We went to the planetarium in Jackson, Mississippi, my hometown. Elizabeth, Ray, Lee, and Teddy. Elizabeth is on the couch with her crocheting. Lee is reading her new bible, Proverbs. It’s raining out. We’ve cut the yard in the front, and the train whistle is hooting.
“A gentle answer quiets anger, but a harsh one stirs it up.”
“It is foolish to ignore what your father taught you. It is wise to accept correction.”
They say, “Dad, take it easy. Quit going so fast.”
My daughter has a secret friend named Fred, and my son Teddy has a secret friend named Jim.

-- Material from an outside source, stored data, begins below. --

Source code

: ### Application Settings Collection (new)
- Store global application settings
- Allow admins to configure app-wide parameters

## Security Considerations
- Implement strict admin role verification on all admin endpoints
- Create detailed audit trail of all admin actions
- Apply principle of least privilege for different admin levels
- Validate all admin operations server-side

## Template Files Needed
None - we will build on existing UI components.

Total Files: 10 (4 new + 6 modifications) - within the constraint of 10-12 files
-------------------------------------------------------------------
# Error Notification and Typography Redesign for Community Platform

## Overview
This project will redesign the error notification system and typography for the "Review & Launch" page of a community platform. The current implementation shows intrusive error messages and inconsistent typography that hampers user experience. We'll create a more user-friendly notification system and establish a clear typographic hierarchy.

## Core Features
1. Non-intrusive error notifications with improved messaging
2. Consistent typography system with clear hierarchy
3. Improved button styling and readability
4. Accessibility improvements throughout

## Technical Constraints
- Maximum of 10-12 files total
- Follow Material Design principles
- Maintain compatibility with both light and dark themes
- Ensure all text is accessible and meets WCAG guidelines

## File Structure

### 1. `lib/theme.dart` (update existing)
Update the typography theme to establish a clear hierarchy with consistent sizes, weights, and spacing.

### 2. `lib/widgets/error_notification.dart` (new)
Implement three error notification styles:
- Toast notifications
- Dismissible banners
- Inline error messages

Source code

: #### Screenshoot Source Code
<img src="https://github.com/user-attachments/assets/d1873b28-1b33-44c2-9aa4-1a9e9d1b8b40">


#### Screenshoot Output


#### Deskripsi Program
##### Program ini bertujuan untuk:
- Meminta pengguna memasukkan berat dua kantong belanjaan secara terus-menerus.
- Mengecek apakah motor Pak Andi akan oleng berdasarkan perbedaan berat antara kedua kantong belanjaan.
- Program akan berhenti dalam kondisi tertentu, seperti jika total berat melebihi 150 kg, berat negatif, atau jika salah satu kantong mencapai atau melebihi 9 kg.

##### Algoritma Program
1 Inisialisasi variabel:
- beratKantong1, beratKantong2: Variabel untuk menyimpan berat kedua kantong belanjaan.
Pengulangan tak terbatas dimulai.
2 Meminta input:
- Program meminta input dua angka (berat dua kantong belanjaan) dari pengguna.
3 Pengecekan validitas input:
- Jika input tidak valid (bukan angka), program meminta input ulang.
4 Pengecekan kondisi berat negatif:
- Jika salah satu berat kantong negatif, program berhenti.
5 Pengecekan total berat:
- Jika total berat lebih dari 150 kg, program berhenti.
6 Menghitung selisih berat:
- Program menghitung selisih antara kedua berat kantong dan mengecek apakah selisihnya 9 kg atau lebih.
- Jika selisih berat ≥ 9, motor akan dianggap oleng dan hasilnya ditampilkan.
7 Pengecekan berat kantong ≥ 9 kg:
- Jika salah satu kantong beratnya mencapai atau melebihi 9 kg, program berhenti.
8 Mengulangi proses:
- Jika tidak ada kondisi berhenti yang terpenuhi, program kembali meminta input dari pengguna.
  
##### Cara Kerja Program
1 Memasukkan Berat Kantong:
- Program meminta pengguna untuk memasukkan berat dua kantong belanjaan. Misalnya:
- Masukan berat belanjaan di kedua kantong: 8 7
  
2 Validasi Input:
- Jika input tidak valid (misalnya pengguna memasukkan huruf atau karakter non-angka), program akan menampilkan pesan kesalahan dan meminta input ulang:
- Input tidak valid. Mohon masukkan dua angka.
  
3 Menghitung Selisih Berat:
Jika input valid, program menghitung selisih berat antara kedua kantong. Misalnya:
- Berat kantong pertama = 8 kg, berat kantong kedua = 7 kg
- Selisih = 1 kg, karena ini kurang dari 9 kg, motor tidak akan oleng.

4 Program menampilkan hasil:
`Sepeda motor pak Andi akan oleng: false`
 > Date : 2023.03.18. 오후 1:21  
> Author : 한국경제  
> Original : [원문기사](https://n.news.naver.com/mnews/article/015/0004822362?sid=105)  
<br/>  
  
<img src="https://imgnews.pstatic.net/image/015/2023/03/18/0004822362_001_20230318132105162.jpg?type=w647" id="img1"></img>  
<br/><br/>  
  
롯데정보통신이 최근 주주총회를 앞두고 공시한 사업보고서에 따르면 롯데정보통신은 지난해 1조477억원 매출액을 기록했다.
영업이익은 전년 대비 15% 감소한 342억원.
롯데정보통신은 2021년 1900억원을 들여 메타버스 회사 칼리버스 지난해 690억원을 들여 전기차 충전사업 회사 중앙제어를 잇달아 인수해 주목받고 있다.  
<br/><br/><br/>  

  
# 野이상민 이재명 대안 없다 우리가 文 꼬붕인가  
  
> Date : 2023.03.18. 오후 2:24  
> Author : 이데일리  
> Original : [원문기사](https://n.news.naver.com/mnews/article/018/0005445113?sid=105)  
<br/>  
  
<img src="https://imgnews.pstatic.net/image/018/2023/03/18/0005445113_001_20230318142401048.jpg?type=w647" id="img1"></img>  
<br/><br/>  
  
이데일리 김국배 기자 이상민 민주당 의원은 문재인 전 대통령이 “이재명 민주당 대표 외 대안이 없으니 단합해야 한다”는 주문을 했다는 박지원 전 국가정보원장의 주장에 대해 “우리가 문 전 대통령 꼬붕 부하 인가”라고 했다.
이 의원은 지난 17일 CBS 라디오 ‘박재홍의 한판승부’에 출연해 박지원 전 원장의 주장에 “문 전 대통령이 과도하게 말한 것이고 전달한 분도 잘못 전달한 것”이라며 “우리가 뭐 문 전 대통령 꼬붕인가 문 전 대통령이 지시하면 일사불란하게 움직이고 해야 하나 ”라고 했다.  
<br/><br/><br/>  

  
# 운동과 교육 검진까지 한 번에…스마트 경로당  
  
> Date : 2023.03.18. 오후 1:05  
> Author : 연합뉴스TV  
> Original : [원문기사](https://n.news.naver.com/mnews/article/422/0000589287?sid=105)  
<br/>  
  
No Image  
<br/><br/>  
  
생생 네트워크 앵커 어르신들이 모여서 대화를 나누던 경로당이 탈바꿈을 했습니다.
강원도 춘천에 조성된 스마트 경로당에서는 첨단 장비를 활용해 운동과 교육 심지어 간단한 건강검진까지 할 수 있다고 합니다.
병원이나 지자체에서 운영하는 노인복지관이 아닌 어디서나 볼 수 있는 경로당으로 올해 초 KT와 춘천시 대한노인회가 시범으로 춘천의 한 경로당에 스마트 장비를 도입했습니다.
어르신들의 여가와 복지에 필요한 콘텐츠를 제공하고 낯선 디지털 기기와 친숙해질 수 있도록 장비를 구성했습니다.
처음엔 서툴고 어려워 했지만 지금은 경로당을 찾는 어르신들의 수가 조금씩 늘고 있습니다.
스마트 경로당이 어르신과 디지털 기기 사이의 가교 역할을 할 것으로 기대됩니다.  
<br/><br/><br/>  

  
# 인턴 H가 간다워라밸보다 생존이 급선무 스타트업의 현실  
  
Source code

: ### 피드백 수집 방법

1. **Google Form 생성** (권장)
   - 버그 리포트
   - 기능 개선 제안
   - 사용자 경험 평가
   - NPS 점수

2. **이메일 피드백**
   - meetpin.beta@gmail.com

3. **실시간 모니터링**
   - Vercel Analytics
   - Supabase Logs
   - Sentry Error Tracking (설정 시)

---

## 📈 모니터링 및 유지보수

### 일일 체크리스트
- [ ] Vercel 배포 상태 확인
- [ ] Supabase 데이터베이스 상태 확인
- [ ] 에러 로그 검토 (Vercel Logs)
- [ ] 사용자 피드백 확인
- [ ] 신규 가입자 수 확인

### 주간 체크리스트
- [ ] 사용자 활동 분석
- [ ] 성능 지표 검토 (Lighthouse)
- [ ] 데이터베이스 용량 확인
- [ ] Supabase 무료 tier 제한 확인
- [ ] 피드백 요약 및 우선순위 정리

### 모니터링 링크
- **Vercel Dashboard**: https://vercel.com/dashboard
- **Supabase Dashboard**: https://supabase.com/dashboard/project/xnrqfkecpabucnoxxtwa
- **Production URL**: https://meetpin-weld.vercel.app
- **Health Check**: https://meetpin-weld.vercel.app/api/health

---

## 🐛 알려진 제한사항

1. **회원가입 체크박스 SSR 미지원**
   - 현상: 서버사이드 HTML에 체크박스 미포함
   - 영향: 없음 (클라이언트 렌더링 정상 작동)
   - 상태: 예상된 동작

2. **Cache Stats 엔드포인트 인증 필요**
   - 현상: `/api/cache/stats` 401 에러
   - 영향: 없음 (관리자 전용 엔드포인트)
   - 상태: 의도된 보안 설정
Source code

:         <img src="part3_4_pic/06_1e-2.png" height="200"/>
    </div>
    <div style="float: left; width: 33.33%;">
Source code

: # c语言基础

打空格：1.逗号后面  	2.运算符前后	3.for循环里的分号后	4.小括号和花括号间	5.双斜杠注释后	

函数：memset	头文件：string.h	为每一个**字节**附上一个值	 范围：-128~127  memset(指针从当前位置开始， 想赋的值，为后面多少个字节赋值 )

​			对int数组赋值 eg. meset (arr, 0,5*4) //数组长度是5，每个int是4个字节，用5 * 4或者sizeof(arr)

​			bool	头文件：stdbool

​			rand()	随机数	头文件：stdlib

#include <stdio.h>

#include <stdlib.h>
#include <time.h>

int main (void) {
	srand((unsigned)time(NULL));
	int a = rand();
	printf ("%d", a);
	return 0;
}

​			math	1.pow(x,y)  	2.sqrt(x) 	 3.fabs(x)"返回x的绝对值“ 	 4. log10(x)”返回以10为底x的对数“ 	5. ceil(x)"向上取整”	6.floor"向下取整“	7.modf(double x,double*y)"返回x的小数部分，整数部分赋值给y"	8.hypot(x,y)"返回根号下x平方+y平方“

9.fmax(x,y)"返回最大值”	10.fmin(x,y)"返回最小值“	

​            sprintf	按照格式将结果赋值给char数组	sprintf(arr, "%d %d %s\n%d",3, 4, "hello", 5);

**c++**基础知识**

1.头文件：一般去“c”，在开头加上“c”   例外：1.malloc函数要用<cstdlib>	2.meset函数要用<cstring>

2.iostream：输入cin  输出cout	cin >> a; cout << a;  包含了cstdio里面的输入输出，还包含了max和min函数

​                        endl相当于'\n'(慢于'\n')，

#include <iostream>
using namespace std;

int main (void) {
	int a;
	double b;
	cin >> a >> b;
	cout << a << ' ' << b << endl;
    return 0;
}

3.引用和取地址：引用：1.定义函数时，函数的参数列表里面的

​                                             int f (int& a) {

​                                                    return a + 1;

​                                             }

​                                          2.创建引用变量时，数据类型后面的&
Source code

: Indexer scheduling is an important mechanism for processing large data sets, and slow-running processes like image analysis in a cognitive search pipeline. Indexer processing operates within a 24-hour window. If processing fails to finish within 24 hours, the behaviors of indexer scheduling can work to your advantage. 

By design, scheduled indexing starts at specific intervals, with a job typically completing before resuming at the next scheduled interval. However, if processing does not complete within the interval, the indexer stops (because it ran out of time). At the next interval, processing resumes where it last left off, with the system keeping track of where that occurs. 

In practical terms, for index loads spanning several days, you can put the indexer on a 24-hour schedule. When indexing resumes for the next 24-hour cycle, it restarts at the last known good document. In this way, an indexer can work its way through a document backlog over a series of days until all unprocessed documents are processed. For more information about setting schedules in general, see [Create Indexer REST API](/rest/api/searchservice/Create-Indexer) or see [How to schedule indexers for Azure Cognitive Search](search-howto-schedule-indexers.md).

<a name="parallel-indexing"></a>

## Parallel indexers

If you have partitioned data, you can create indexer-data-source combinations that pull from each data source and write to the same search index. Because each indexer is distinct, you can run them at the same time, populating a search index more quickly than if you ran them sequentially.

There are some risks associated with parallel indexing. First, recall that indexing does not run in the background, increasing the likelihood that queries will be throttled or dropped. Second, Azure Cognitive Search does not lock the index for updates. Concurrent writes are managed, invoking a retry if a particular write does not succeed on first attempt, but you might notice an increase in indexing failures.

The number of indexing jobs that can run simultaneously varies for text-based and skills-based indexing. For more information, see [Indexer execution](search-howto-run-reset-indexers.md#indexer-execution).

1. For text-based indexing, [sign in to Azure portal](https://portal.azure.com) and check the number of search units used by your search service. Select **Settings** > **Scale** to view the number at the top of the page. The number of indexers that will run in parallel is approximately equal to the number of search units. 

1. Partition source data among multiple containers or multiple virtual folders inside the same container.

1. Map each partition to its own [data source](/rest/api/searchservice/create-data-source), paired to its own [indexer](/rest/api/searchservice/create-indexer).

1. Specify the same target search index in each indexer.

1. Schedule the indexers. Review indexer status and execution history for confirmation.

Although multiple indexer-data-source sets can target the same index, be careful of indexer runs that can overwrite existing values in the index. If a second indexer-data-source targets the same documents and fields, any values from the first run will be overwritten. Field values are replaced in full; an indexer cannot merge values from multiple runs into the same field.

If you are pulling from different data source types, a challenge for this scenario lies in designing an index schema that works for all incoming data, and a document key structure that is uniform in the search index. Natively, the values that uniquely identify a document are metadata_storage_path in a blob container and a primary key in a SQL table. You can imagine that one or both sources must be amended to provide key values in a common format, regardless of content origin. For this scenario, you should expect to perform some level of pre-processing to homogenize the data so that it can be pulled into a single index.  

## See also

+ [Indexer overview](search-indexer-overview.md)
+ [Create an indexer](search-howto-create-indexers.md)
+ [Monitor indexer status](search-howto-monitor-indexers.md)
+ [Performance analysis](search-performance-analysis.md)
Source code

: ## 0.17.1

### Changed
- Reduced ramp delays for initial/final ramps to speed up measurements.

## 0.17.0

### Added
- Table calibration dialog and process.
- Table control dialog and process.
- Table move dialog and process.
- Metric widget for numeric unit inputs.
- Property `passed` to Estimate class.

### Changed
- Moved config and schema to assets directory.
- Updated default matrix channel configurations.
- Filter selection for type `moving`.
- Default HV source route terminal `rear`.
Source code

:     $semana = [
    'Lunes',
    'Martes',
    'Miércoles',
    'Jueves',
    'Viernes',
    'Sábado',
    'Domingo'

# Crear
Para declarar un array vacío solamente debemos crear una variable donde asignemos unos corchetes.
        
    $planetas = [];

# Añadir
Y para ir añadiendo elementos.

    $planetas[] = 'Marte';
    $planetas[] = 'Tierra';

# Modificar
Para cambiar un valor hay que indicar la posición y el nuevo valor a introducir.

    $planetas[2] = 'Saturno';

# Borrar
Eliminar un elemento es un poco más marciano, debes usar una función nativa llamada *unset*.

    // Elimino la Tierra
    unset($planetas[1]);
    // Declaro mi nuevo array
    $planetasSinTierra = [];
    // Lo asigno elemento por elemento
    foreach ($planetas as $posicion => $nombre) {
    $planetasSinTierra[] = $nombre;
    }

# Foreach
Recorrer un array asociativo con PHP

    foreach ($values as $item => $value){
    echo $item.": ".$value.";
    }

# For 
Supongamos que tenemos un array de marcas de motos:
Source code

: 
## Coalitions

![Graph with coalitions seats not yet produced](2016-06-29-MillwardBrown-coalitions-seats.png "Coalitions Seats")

We all sleep together in the big wooden four-poster where I grew up, tiny innocent arms and legs and imaginary friends on top.
Ike, Ken, Carol, and Ginger are at my ex-brother-in-law’s place, and I join them to fish at the wide kidney-shaped lake at the bottom of their rolling lawn. Dr. John and Dr. Ray trade a few compliments. John would give you the shirt off his back. It’s a shame my sister, Dot, isn’t with him anymore. There were differences. His wife, Mindy, is sweet and has Buffy and Moffit. I forgot to mention my beautiful nieces, Hannah Lynn and Maribeth. Everybody’s around and we are flying kites over the tall oaks, the Black Angus cattle are roaming comfortably in the taller weeds, and the geese control their placid squadrons.
Ike is a playwright and Ginger has just come back from Europe with her Gitanes, one of the essential deeds of young females. Looking back at the house, it’s a low wooden castle.
THEY asked me where I wanted to go to graduate school and I said Tulane, for medicine. Finished in three years. Or maybe it was four.